Les services ont également été bousculés lors du premier confinement, alors que des psychologues au public ont été réquisitionnés ailleurs, un geste fortement décrié. « Ça banalisait les services de santé mentale », remarque M. Roy. Sans compter le secteur scolaire, alors que les enfants n’ont pas tout le suivi requis. Les suivis ont depuis l’été repris, mais demandent évidemment une adaptation.

Mieux financer, le nerf de la guerre

 

Pour assurer un meilleur accès aux services d’un psychologue, la solution s’avère à la fois simple et complexe : plus de financement. En plus de réfléchir au remboursement des frais de consultation au privé, il faut attirer et retenir les psychologues dans le milieu public. Après de longues études, la rémunération au public ne compense pas les efforts et l’argent investis. À ce manque de reconnaissance salariale s’ajoute le manque d’autonomie. « Au public, il faut parfois se dépêcher pour traiter. On doit permettre à ces psychologues de faire leur travail », insiste M. Roy. Comme on n’arrête pas un traitement antibiotique à mi-chemin, diminuer les heures de thérapie, c’est bien plus que de « couper une jasette à moitié », illustre-t-il.

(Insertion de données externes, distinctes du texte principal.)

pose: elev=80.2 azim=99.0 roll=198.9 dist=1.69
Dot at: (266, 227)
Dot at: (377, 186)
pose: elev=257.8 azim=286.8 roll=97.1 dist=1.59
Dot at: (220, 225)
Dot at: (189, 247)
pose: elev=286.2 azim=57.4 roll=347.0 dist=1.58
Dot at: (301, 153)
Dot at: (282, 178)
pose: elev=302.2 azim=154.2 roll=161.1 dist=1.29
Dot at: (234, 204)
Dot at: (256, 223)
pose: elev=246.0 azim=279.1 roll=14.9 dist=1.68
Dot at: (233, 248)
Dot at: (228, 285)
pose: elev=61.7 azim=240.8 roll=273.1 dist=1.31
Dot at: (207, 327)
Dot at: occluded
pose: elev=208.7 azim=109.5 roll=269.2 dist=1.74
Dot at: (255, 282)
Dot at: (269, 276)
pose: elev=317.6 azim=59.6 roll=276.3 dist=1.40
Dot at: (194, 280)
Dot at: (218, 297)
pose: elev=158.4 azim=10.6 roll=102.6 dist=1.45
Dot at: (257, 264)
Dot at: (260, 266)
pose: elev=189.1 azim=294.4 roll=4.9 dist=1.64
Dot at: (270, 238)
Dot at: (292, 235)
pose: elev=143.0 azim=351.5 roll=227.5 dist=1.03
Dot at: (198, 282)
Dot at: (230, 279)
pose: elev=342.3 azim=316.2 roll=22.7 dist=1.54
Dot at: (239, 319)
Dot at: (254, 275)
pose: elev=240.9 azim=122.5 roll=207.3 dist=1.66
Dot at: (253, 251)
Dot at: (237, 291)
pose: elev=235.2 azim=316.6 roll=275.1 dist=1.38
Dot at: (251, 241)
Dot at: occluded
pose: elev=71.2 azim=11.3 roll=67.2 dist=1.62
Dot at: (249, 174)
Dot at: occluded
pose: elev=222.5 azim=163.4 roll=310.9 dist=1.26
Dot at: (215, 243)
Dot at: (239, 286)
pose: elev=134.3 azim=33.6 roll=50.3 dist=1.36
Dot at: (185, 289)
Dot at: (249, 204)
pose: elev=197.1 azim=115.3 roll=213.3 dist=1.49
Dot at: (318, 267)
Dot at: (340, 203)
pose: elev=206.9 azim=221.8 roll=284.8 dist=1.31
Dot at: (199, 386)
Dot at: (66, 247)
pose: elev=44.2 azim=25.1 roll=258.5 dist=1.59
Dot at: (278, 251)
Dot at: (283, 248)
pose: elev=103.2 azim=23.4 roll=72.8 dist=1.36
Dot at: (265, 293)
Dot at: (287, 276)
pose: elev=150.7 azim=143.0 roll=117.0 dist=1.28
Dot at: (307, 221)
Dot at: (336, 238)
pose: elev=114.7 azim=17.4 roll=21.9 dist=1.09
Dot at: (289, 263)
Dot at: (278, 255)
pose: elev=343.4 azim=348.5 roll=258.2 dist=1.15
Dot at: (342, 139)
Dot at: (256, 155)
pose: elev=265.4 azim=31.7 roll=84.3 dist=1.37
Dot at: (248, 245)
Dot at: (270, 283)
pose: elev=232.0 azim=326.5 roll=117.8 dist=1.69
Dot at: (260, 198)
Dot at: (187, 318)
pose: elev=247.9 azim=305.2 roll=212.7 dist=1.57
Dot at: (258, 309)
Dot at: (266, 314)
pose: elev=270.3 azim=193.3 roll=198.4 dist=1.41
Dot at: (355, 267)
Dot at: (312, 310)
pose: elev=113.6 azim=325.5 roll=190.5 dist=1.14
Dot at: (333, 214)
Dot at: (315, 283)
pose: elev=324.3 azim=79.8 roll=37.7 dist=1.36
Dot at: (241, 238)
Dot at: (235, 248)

Le maintien des services au public est primordial, puisque la clientèle de première ligne peut y bénéficier de services en interdisciplinarité et combinés. « Au privé, les gens n’ont pas le temps de faire ça », observe M. Roy. « Les services en santé mentale doivent être diversifiés, parce que tout le monde n’a pas les mêmes besoins », ajoute Mme Grou.

Pour raccourcir les listes d’attente, le ministre délégué à la Santé et aux Services sociaux, Lionel Carmant, a annoncé avant les Fêtes que Québec payerait des psychologues privés pour prêter main-forte à ceux du public. Une solution à court terme, qui risque d’attirer les psychologues vers le privé, où encore une fois les conditions sont plus avantageuses. Et si le nouveau Programme québécois pour les troubles mentaux (PQTM) peut aider pour la prévention, il ne remplace pas la psychothérapie.

« L’accès à un psychologue est un enjeu de société majeur, qui n’est pas pris au sérieux par le gouvernement », affirme M. Roy. Chaque dollar investi en santé mentale rapporte 15 $, et permet d’économiser sur les coûts annuels de médication, les visites aux urgences ou les consultations dans les cabinets des médecins, qui sont aussi débordés.

« On s’est assuré comme société d’avoir des professionnels en santé mentale compétents, on a diminué la stigmatisation. Là, les gens veulent consulter. Les services doivent être au rendez-vous », conclut Mme Grou.